Data extracted from a collection
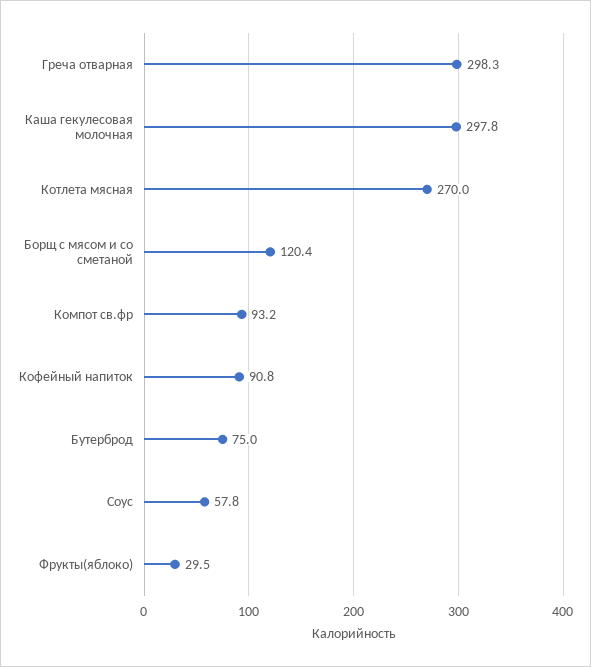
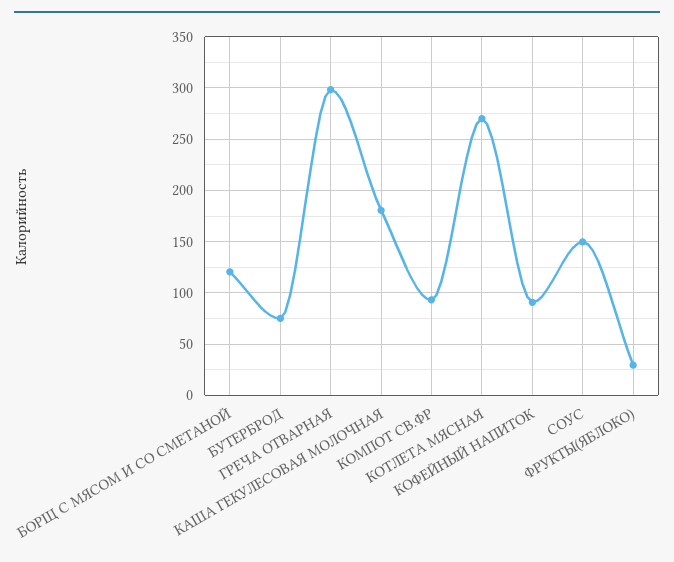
  {
    "Греча отварная": 298.3,
-   "Каша гекулесовая молочная": 297.8,
+   "Каша гекулесовая молочная": 180,
    "Котлета мясная": 270,
    "Борщ с мясом и со сметаной": 120.4,
    "Компот св.фр": 93.2,
    "Кофейный напиток": 90.8,
    "Бутерброд": 75,
-   "Соус": 57.8,
+   "Соус": 150,
    "Фрукты(яблоко)": 29.5
  }

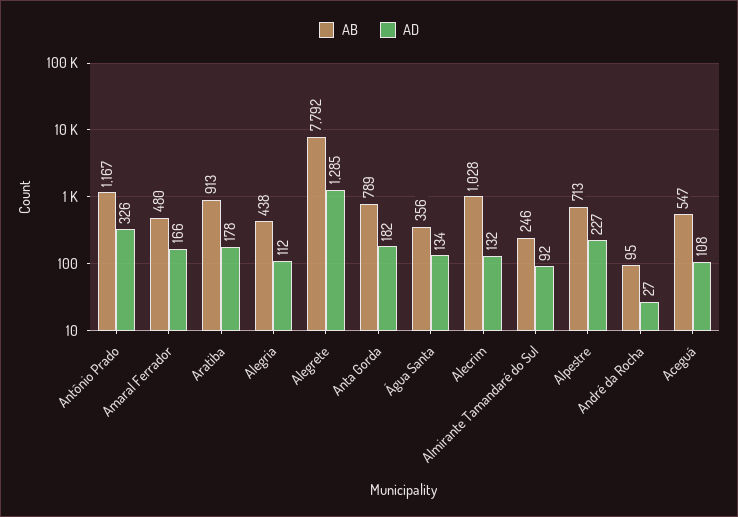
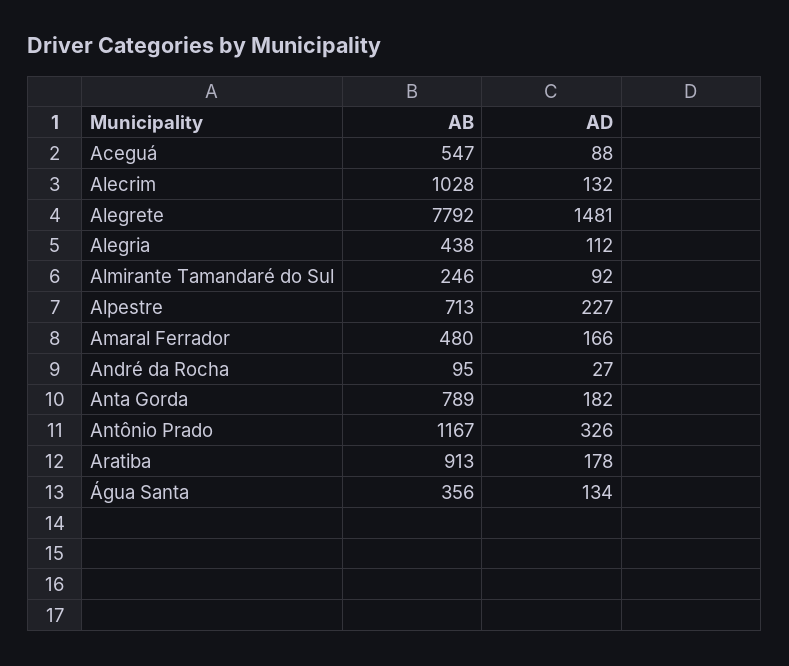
  {
    "AB": {
      "Antônio Prado": 1167,
      "Amaral Ferrador": 480,
      "Aratiba": 913,
      "Alegria": 438,
      "Alegrete": 7792,
      "Anta Gorda": 789,
      "Água Santa": 356,
      "Alecrim": 1028,
      "Almirante Tamandaré do Sul": 246,
      "Alpestre": 713,
      "André da Rocha": 95,
      "Aceguá": 547
    },
    "AD": {
      "Antônio Prado": 326,
      "Amaral Ferrador": 166,
      "Aratiba": 178,
      "Alegria": 112,
-     "Alegrete": 1285,
+     "Alegrete": 1481,
      "Anta Gorda": 182,
      "Água Santa": 134,
      "Alecrim": 132,
      "Almirante Tamandaré do Sul": 92,
      "Alpestre": 227,
      "André da Rocha": 27,
-     "Aceguá": 108
+     "Aceguá": 88
    }
  }

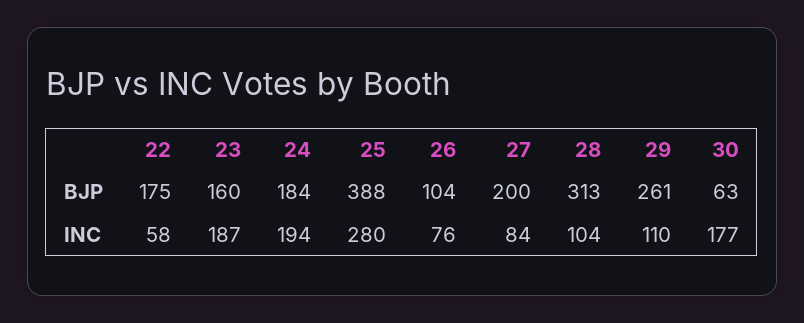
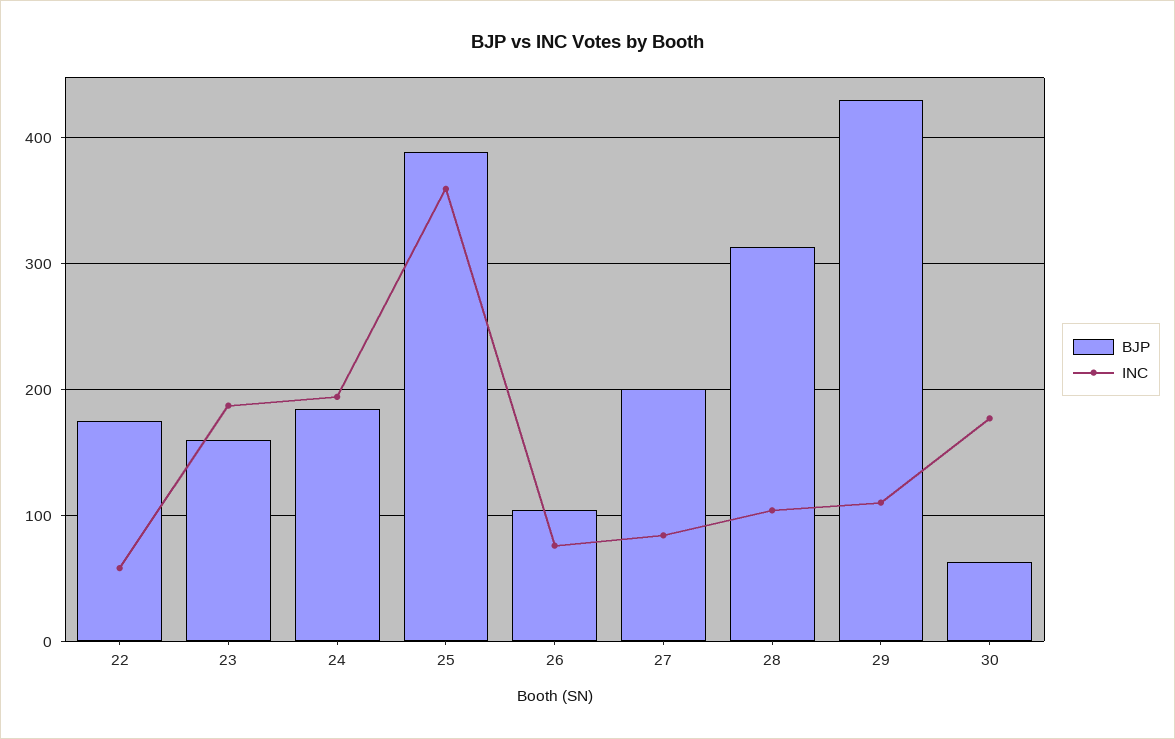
  {
    "BJP": {
      "22": 175,
      "23": 160,
      "24": 184,
      "25": 388,
      "26": 104,
      "27": 200,
      "28": 313,
-     "29": 261,
+     "29": 430,
      "30": 63
    },
    "INC": {
      "22": 58,
      "23": 187,
      "24": 194,
-     "25": 280,
+     "25": 360,
      "26": 76,
      "27": 84,
      "28": 104,
      "29": 110,
      "30": 177
    }
  }

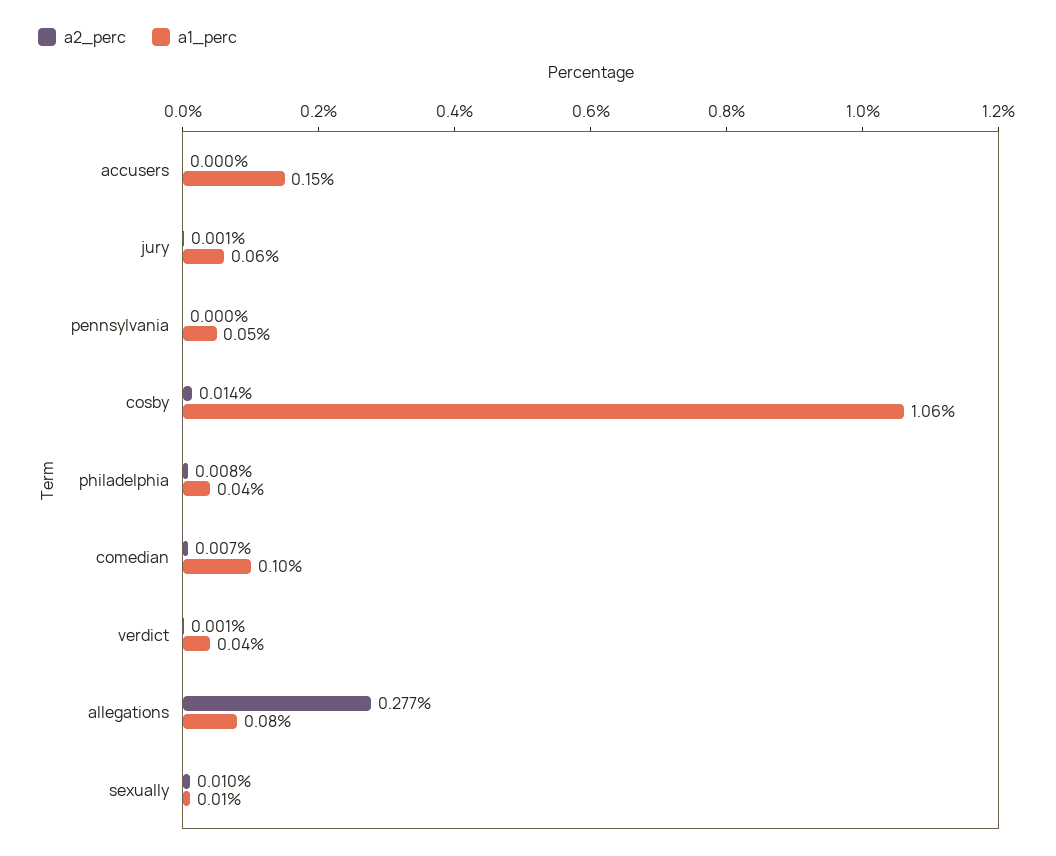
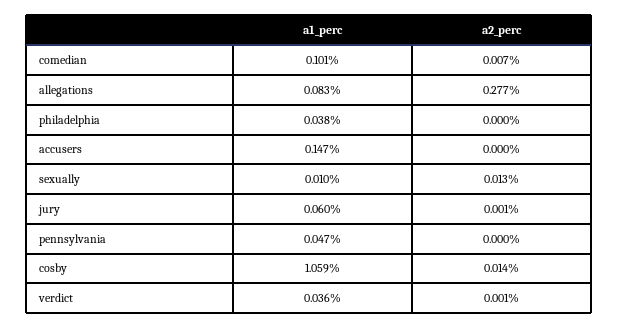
  {
    "a2_perc": {
      "accusers": 0,
      "jury": 0.001,
      "pennsylvania": 0,
      "cosby": 0.014,
-     "philadelphia": 0.008,
+     "philadelphia": 0,
      "comedian": 0.007,
      "verdict": 0.001,
      "allegations": 0.277,
-     "sexually": 0.01
+     "sexually": 0.013
    },
    "a1_perc": {
      "accusers": 0.147,
      "jury": 0.06,
      "pennsylvania": 0.047,
      "cosby": 1.059,
      "philadelphia": 0.038,
      "comedian": 0.101,
      "verdict": 0.036,
      "allegations": 0.083,
      "sexually": 0.01
    }
  }

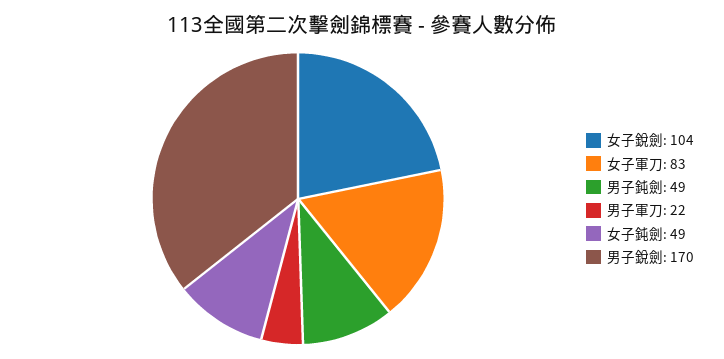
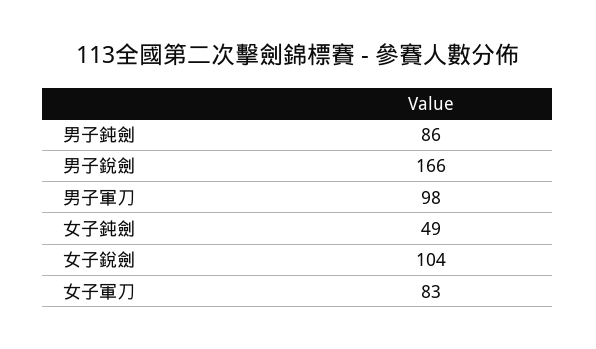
  {
    "女子銳劍": 104,
    "女子軍刀": 83,
-   "男子鈍劍": 49,
+   "男子鈍劍": 86,
-   "男子軍刀": 22,
+   "男子軍刀": 98,
    "女子鈍劍": 49,
-   "男子銳劍": 170
+   "男子銳劍": 166
  }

» **PROBLEM**
Give back the records exactly, minus any pictures.

» **REPLY TO THE TASK**
  {
    "Греча отварная": 298.3,
-   "Каша гекулесовая молочная": 297.8,
+   "Каша гекулесовая молочная": 180,
    "Котлета мясная": 270,
    "Борщ с мясом и со сметаной": 120.4,
    "Компот св.фр": 93.2,
    "Кофейный напиток": 90.8,
    "Бутерброд": 75,
-   "Соус": 57.8,
+   "Соус": 150,
    "Фрукты(яблоко)": 29.5
  }

  {
    "AB": {
      "Antônio Prado": 1167,
      "Amaral Ferrador": 480,
      "Aratiba": 913,
      "Alegria": 438,
      "Alegrete": 7792,
      "Anta Gorda": 789,
      "Água Santa": 356,
      "Alecrim": 1028,
      "Almirante Tamandaré do Sul": 246,
      "Alpestre": 713,
      "André da Rocha": 95,
      "Aceguá": 547
    },
    "AD": {
      "Antônio Prado": 326,
      "Amaral Ferrador": 166,
      "Aratiba": 178,
      "Alegria": 112,
-     "Alegrete": 1285,
+     "Alegrete": 1481,
      "Anta Gorda": 182,
      "Água Santa": 134,
      "Alecrim": 132,
      "Almirante Tamandaré do Sul": 92,
      "Alpestre": 227,
      "André da Rocha": 27,
-     "Aceguá": 108
+     "Aceguá": 88
    }
  }

  {
    "BJP": {
      "22": 175,
      "23": 160,
      "24": 184,
      "25": 388,
      "26": 104,
      "27": 200,
      "28": 313,
-     "29": 261,
+     "29": 430,
      "30": 63
    },
    "INC": {
      "22": 58,
      "23": 187,
      "24": 194,
-     "25": 280,
+     "25": 360,
      "26": 76,
      "27": 84,
      "28": 104,
      "29": 110,
      "30": 177
    }
  }

  {
    "a2_perc": {
      "accusers": 0,
      "jury": 0.001,
      "pennsylvania": 0,
      "cosby": 0.014,
-     "philadelphia": 0.008,
+     "philadelphia": 0,
      "comedian": 0.007,
      "verdict": 0.001,
      "allegations": 0.277,
-     "sexually": 0.01
+     "sexually": 0.013
    },
    "a1_perc": {
      "accusers": 0.147,
      "jury": 0.06,
      "pennsylvania": 0.047,
      "cosby": 1.059,
      "philadelphia": 0.038,
      "comedian": 0.101,
      "verdict": 0.036,
      "allegations": 0.083,
      "sexually": 0.01
    }
  }

  {
    "女子銳劍": 104,
    "女子軍刀": 83,
-   "男子鈍劍": 49,
+   "男子鈍劍": 86,
-   "男子軍刀": 22,
+   "男子軍刀": 98,
    "女子鈍劍": 49,
-   "男子銳劍": 170
+   "男子銳劍": 166
  }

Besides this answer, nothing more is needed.